In Step S104, the result output unit 28 sends the result of calculation (which has been received from the point accumulating unit 22) to the result output unit 28 and the target molecule inferring unit 27.
In Step S105, the operating input acquisition unit 24 decides whether or not it has accepted the input of the changed value of the different protein index. If it is decided in Step S105 that the input of the changed value of the different protein index has been accepted, the process returns to Step S102 and the subsequent process is repeated. If it is decided in Step S105 that the input of the changed value of the different protein index has not been accepted, the process returns to Step S8 shown in FIG. 22 and then proceeds to Step S9.
The above-mentioned process accumulates the score for cellular function once again by using the result of simulation by means of the molecule network, thereby allowing one to infer the target molecule.
A series of processes mentioned above may be implemented by means of hardware or software. At least part of the above-mentioned process may be carried out by means of the personal computer 101 shown in FIG. 26.
In FIG. 26, the CPU (Central Processing Unit) 111 executes various processes according to the program stored in the ROM (Read Only Memory) 112 or the program loaded from the memory 118 to the RAM (Random Access Memory) 113. The RAM 113 also stores data necessary for the CPU 111 to perform various processes.
The CPU 111, the ROM 112, and the RAM 113 are connected to one another through the internal bus 114, which is connected to the input/output interface 115.
The input/output interface 115 is connected to the input device 116 such as keyboard and mouse, the output device 117 such as display and speaker, the memory unit 118 such as hard disk, and the communication unit 119 such as modem and terminal adaptor. The communication unit 119 performs communications through various networks including telephone circuit and CATV.
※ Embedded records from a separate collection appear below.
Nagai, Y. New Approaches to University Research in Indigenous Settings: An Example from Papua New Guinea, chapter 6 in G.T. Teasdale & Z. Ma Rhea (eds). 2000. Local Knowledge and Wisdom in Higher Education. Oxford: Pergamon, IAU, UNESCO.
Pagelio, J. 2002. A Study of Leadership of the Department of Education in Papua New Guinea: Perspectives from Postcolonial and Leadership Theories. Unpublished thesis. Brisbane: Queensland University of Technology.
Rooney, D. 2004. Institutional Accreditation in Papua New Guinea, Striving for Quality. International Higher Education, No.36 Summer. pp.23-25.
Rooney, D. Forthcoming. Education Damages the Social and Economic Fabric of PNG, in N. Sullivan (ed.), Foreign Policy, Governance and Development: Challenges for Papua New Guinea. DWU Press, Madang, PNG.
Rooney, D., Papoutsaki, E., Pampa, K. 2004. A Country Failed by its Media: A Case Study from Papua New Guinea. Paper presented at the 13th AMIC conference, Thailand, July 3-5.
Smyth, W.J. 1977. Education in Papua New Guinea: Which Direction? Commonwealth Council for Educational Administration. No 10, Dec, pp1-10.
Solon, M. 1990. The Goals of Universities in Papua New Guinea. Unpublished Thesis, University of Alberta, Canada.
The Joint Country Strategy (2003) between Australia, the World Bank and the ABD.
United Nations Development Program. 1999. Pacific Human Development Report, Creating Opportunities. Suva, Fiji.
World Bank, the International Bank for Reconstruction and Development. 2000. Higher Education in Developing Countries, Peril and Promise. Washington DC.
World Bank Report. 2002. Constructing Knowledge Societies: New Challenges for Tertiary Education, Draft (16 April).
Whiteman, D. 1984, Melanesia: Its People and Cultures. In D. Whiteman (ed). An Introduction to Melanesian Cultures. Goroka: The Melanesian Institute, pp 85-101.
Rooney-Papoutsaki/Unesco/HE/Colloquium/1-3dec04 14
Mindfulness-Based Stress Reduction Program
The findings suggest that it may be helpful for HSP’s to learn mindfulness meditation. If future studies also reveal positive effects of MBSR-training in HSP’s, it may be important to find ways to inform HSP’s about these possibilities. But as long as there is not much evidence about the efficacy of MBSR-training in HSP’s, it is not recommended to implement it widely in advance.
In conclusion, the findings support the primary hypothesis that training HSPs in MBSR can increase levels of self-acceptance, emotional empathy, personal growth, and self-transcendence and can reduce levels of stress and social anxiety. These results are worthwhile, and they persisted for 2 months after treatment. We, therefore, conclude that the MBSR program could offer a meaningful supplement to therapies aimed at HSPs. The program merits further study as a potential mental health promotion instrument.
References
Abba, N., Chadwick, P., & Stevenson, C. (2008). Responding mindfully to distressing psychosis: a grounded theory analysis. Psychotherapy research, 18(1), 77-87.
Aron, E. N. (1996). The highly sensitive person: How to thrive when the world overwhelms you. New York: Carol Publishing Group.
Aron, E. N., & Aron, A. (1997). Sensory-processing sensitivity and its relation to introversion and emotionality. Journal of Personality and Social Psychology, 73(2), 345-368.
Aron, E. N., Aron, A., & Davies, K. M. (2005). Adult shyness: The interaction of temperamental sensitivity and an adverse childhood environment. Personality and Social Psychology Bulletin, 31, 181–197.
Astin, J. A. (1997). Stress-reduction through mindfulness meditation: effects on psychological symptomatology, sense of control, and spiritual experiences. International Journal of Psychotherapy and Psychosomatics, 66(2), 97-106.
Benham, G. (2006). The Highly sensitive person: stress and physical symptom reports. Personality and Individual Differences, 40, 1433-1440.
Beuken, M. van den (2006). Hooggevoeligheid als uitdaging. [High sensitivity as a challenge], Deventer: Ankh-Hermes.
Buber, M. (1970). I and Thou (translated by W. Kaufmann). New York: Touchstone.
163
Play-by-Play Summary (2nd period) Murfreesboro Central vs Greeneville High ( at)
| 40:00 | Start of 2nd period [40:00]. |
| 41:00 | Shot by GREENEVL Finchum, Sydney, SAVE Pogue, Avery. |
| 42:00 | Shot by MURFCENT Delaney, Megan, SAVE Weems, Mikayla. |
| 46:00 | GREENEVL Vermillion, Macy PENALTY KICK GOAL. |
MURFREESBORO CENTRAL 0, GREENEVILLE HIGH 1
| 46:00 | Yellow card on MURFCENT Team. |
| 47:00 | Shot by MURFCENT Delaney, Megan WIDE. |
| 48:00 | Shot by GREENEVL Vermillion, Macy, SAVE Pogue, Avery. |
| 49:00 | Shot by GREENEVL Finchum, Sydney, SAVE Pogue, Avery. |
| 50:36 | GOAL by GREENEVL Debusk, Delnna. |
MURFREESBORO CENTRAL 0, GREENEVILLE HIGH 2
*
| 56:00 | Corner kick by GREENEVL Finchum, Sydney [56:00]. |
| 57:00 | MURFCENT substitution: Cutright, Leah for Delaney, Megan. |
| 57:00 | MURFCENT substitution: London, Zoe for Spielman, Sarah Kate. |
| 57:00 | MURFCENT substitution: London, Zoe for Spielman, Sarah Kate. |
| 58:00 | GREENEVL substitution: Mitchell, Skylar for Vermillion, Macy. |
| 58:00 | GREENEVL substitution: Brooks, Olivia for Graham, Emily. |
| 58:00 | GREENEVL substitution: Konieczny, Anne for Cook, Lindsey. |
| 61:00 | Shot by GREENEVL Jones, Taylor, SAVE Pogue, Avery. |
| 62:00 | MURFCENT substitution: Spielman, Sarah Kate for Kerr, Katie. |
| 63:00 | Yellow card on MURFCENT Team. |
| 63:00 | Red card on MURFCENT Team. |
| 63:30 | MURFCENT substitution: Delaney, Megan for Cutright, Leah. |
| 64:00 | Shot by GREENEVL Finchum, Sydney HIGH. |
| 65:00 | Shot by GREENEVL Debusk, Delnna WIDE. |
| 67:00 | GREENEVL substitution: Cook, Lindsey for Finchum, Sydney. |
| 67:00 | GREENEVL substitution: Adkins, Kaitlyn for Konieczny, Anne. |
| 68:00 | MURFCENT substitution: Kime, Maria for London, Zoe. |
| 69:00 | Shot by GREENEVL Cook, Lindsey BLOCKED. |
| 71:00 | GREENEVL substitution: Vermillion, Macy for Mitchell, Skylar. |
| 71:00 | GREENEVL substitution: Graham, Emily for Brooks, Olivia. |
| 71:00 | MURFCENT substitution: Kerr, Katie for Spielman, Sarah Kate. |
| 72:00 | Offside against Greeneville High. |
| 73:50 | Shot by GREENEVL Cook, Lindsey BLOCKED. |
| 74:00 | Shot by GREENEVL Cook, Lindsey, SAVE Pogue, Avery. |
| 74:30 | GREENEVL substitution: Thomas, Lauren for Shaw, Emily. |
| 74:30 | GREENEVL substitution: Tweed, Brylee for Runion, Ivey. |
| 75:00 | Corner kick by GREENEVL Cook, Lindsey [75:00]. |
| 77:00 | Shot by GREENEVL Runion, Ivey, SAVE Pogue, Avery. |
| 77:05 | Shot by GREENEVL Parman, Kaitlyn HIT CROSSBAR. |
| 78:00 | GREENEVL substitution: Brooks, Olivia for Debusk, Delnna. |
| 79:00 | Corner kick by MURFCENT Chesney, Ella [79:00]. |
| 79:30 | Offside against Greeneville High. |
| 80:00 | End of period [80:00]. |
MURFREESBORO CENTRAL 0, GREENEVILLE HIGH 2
The input/output interface 115 is connected to the drive 120 according to need. The drive 120 may be equipped with the removable medium 121, such as magnetic disc, optical disc, magneto-optical disc, and semiconductor memory. The computer program is read out from the drive 120 and then installed in the memory 118 according to need.
In the case where software is used for processing, the program constituting the software is installed from the network or recording medium.
The recording medium may be the ROM 112 in which the program is recorded or the hard disc included in the memory device 118. In this case the ROM 112 and the hard disc are built into the personal computer delivered to the user. The program may also be recorded in the removal medium 121, which is distributed to the user separately from the computer proper.
In this specification, the steps for the program recorded in the recording medium may be carried out chronologically in the order listed; however, they may also be carried out in parallel or independently.
In this specification, the term “system” denotes an entire apparatus including a plurality of devices.
Incidentally, the embodiments of the present invention are not limited to those mentioned above; they may be modified variously without departing from the scope of the present invention.